▶ Supplied passage:
2.2. Composition of DETIRE

DETIRE utilizes a two-stage strategy for virus prediction, including GCN-based sequence embedding and deep learning-based sequence classification (Figure 1). Before embedding, every 3-mer fragment is generated by a three-base sliding window moving from the head to the tail of the sequence with a stride of one. For example, the original nucleotide sequence “ATTGCCTGACAT” will be cut into “ATT, TTG, TGC, GCC, CCT, CTG, TGA, GAC, ACA, and CAT.”

FIGURE 1

Figure 1. The workflow of DETIRE. DETIRE contains a GCN-based sequence embedding model and a deep learning-based method to learn features of viral sequences automatically and identify them directly from metagenomes. First, the graph neural network learns the high-level representations of 3-mer fragments in each sequence through supervised back propagation. Then, DETIRE extracts the features of spatial characteristics and sequential characteristics by designing the CNN model and LSTM model, respectively. Finally, the learned features are combined together to make the final decision by several dense layers and a softmax layer.

▶ Listed records:
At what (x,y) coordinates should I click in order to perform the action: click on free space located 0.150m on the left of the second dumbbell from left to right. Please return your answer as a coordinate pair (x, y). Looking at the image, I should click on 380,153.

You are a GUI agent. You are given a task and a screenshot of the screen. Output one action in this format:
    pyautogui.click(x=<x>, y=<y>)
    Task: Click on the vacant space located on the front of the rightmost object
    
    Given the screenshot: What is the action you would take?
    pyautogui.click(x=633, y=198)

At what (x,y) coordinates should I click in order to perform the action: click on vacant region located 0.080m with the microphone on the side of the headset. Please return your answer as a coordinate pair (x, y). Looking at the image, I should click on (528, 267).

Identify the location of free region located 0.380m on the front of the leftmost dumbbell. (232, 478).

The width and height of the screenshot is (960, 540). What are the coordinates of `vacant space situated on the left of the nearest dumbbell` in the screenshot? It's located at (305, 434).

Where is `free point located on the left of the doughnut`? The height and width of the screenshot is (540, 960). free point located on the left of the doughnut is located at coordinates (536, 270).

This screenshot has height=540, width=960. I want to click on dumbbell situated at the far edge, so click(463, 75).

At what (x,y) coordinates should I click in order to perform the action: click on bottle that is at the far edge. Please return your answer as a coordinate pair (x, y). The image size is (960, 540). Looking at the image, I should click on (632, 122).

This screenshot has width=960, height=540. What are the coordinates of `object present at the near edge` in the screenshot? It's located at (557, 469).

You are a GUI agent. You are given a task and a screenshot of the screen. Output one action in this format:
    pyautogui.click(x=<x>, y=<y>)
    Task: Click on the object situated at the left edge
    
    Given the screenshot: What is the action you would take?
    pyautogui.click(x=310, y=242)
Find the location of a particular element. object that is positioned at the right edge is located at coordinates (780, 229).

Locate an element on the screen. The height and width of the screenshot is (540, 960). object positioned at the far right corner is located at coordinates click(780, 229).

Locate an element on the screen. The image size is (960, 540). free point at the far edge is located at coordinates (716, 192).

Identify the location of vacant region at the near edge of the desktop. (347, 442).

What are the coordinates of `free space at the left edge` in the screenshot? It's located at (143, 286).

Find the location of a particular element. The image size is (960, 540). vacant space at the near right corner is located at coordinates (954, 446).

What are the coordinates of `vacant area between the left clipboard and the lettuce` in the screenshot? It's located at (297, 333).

▶ Work task A: Revise the DETIRE passage from the words "Figure 1. The" through "a softmax layer.", replacing "softmax layer" with "sigmoid layer".
▶ Work task B: In the DETIRE passage, what stride does the three-base sliding window use to generate 3-mer fragments?

▶ Written reply A:
Figure 1. The workflow of DETIRE. DETIRE contains a GCN-based sequence embedding model and a deep learning-based method to learn features of viral sequences automatically and identify them directly from metagenomes. First, the graph neural network learns the high-level representations of 3-mer fragments in each sequence through supervised back propagation. Then, DETIRE extracts the features of spatial characteristics and sequential characteristics by designing the CNN model and LSTM model, respectively. Finally, the learned features are combined together to make the final decision by several dense layers and a sigmoid layer.

▶ Written reply B: A stride of one.